Superannuation reforms to add costs for clients
The Government's proposed Stronger Super reforms would likely add compliance costs for superannuation funds that would have to be passed onto members. The Australian reports that the average cost of compliance and risk management per super fund member a year – currently about $27.50 – would likely go up. It was unfortunate that compliance costs associated with super reforms would likely be passed onto members whose balances were already suffering poor returns, said Wayne Hirt, a partner in superannuation services at KPMG. He questioned who would pay for the costs of meeting new compliance requirements and pointed to a scenario where people on the verge of retiring may have to pay for a benefit they would not enjoy.
Brokers lash out at industry levy
Plans by the Australian Securities and Investments Commission (ASIC) to impose a levy on stockbrokers to fund increased supervision are unfair, according to the Stockbrokers Association of Australia. The Financial Review reports that increased costs of market supervision by ASIC should also be borne by the government. Stockbrokers Association of Australia chief executive David Horsfield said that the proposed cost recovery model as it currently stands will create an unfair and inequitable financial burden for stockbrokers, who could be forced to pass these costs onto clients.

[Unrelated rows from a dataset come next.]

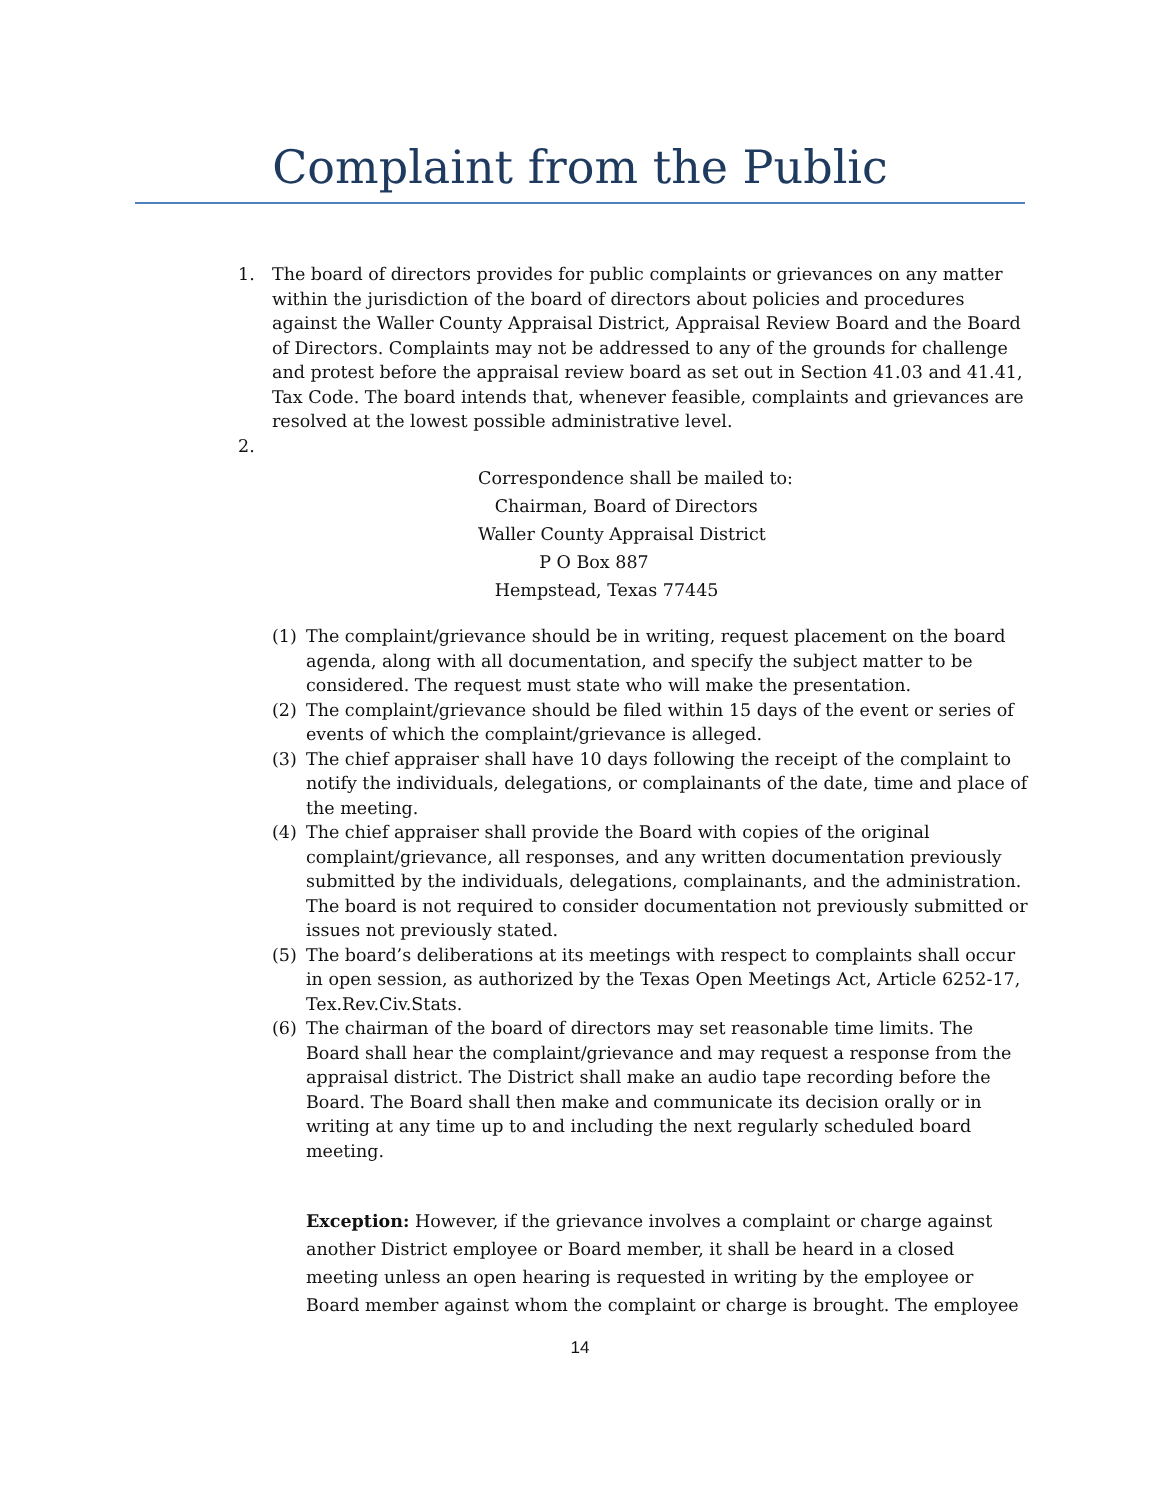Complaint from the Public
1. The board of directors provides for public complaints or grievances on any matter within the jurisdiction of the board of directors about policies and procedures against the Waller County Appraisal District, Appraisal Review Board and the Board of Directors. Complaints may not be addressed to any of the grounds for challenge and protest before the appraisal review board as set out in Section 41.03 and 41.41, Tax Code. The board intends that, whenever feasible, complaints and grievances are resolved at the lowest possible administrative level.
2.
Correspondence shall be mailed to:
Chairman, Board of Directors
Waller County Appraisal District
P O Box 887
Hempstead, Texas 77445
(1) The complaint/grievance should be in writing, request placement on the board agenda, along with all documentation, and specify the subject matter to be considered. The request must state who will make the presentation.
(2) The complaint/grievance should be filed within 15 days of the event or series of events of which the complaint/grievance is alleged.
(3) The chief appraiser shall have 10 days following the receipt of the complaint to notify the individuals, delegations, or complainants of the date, time and place of the meeting.
(4) The chief appraiser shall provide the Board with copies of the original complaint/grievance, all responses, and any written documentation previously submitted by the individuals, delegations, complainants, and the administration. The board is not required to consider documentation not previously submitted or issues not previously stated.
(5) The board’s deliberations at its meetings with respect to complaints shall occur in open session, as authorized by the Texas Open Meetings Act, Article 6252-17, Tex.Rev.Civ.Stats.
(6) The chairman of the board of directors may set reasonable time limits. The Board shall hear the complaint/grievance and may request a response from the appraisal district. The District shall make an audio tape recording before the Board. The Board shall then make and communicate its decision orally or in writing at any time up to and including the next regularly scheduled board meeting.
Exception: However, if the grievance involves a complaint or charge against another District employee or Board member, it shall be heard in a closed meeting unless an open hearing is requested in writing by the employee or Board member against whom the complaint or charge is brought. The employee
14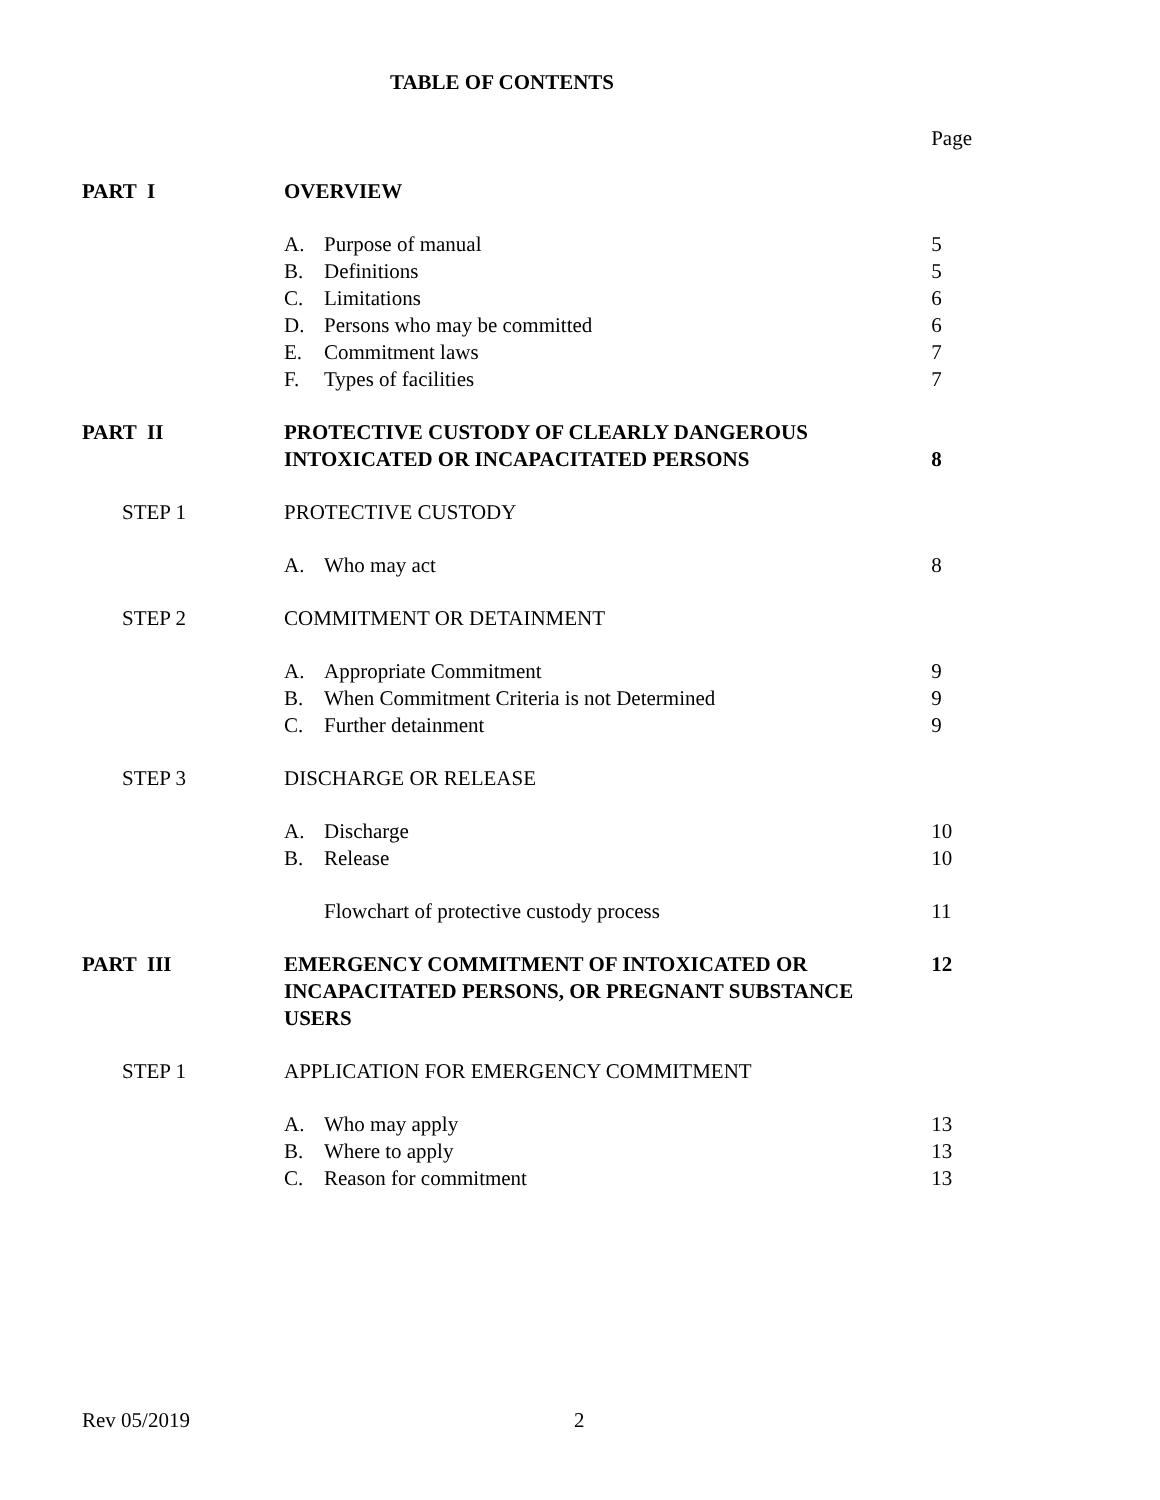TABLE OF CONTENTS
| | | | Page |
| PART I | OVERVIEW | | |
| | A. | Purpose of manual | 5 |
| | B. | Definitions | 5 |
| | C. | Limitations | 6 |
| | D. | Persons who may be committed | 6 |
| | E. | Commitment laws | 7 |
| | F. | Types of facilities | 7 |
| PART II | PROTECTIVE CUSTODY OF CLEARLY DANGEROUS INTOXICATED OR INCAPACITATED PERSONS | | 8 |
| STEP 1 | PROTECTIVE CUSTODY | | |
| | A. | Who may act | 8 |
| STEP 2 | COMMITMENT OR DETAINMENT | | |
| | A. | Appropriate Commitment | 9 |
| | B. | When Commitment Criteria is not Determined | 9 |
| | C. | Further detainment | 9 |
| STEP 3 | DISCHARGE OR RELEASE | | |
| | A. | Discharge | 10 |
| | B. | Release | 10 |
| | | Flowchart of protective custody process | 11 |
| PART III | EMERGENCY COMMITMENT OF INTOXICATED OR INCAPACITATED PERSONS, OR PREGNANT SUBSTANCE USERS | | 12 |
| STEP 1 | APPLICATION FOR EMERGENCY COMMITMENT | | |
| | A. | Who may apply | 13 |
| | B. | Where to apply | 13 |
| | C. | Reason for commitment | 13 |
Rev 05/2019 2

Reducing risks with equity income investing
Despite global market jitters and an unstable local share market, there are a number of worthwhile strategies that investors can pursue, according to MLC. Professional Planner reports that equity income investing could be a more appropriate strategy to pursue in current conditions. Michael Karagianis, an investment strategist at MLC, said this approach, which seeks to maximise income from relatively stable dividend returns may appeal to retirees seeking to live off of the income generated by their retirement savings. Portfolio diversification is essential in current market conditions, according to Karagianis, who said that there are a number of asset classes, including international shares, commercial property, infrastructure, insurance risk and private equity, which could lower investment risks.